Scaling FP8 training to trillion-token LLMs

(Maxim Fishman, Brian Chmiel, Ron Banner, Daniel Soudry)

We train, for the first time, large language models using FP8 precision on datasets up to 2 trillion tokens -- a 20-fold increase over previous limits. Through these extended training runs, we uncover critical instabilities in FP8 training that were not observable in earlier works with shorter durations. We trace these instabilities to outlier amplification by the SwiGLU activation function. Interestingly, we show, both analytically and empirically, that this amplification happens only over prolonged training periods, and link it to a SwiGLU weight alignment process. To address this newly identified issue, we introduce Smooth-SwiGLU, a novel modification that ensures stable FP8 training without altering function behavior. We also demonstrate, for the first time, FP8 quantization of both Adam optimizer moments. Combining these innovations, we successfully train a 7B parameter model using FP8 precision on 256 Intel Gaudi2 accelerators, achieving on-par results with the BF16 baseline while delivering up to a ∼34%∼34% throughput improvement.

FP8로 장기 학습을 진행하면서 발견한 문제. 학습을 일정 이상 진행한 이후에야 아웃라이어가 두드러지게 발생하기 시작하는데 이 아웃라이어가 FP8 학습에 문제를 발생시킨다는 것이죠.

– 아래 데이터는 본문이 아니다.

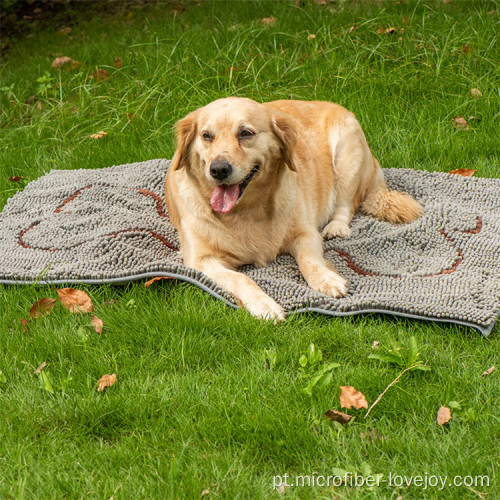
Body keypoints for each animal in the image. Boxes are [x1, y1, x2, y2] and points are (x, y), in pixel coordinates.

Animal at [165, 98, 422, 320]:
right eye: (206, 136)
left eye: (245, 133)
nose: (218, 169)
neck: (247, 211)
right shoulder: (201, 260)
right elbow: (240, 279)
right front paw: (263, 305)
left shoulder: (306, 234)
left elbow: (310, 261)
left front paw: (327, 279)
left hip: (348, 154)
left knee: (346, 205)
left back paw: (336, 227)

여기서 주목한 것은 SwiGLU입니다. Swish도 일정 이상의 값에 대해서는 거의 선형이므로 게이트 값과 게이트에 곱해지는 값이 잘 정렬되어 있다면 Activation의 크기가 제곱으로 증가하게 되죠. 이것이 아웃라이어를 야기한다고 합니다.

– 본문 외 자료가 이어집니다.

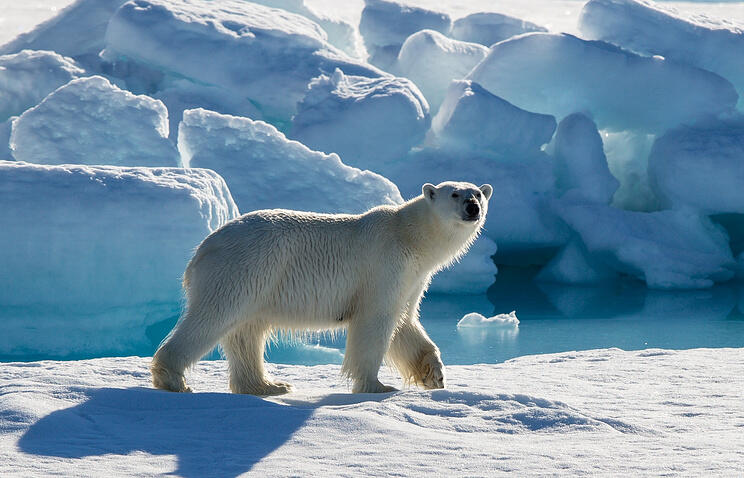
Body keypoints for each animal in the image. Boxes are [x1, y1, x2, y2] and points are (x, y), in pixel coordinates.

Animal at [149, 181, 492, 394]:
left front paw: (435, 374)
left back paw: (269, 386)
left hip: (257, 282)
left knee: (247, 332)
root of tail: (202, 248)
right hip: (242, 268)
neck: (409, 235)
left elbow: (405, 323)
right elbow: (376, 322)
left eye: (478, 193)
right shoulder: (384, 265)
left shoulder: (413, 277)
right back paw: (173, 379)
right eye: (454, 194)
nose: (473, 207)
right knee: (213, 317)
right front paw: (376, 386)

그래서 Scaling Factor를 추가해서 이 문제를 해소했군요. 추가적으로 FP8 State를 사용하는 Adam도 사용해서 2T 학습을 했습니다. 재미있네요.

#efficient-training #quantization

Scaling Smart: Accelerating Large Language Model Pre-training with Small Model Initialization

(Mohammad Samragh, Iman Mirzadeh, Keivan Alizadeh Vahid, Fartash Faghri, Minsik Cho, Moin Nabi, Devang Naik, Mehrdad Farajtabar)

The pre-training phase of language models often begins with randomly initialized parameters. With the current trends in scaling models, training their large number of parameters can be extremely slow and costly. In contrast, small language models are less expensive to train, but they often cannot achieve the accuracy of large models. In this paper, we explore an intriguing idea to connect these two different regimes: Can we develop a method to initialize large language models using smaller pre-trained models? Will such initialization bring any benefits in terms of training time and final accuracy? In this paper, we introduce HyperCloning, a method that can expand the parameters of a pre-trained language model to those of a larger model with increased hidden dimensions. Our method ensures that the larger model retains the functionality of the smaller model. As a result, the larger model already inherits the predictive power and accuracy of the smaller model before the training starts. We demonstrate that training such an initialized model results in significant savings in terms of GPU hours required for pre-training large language models.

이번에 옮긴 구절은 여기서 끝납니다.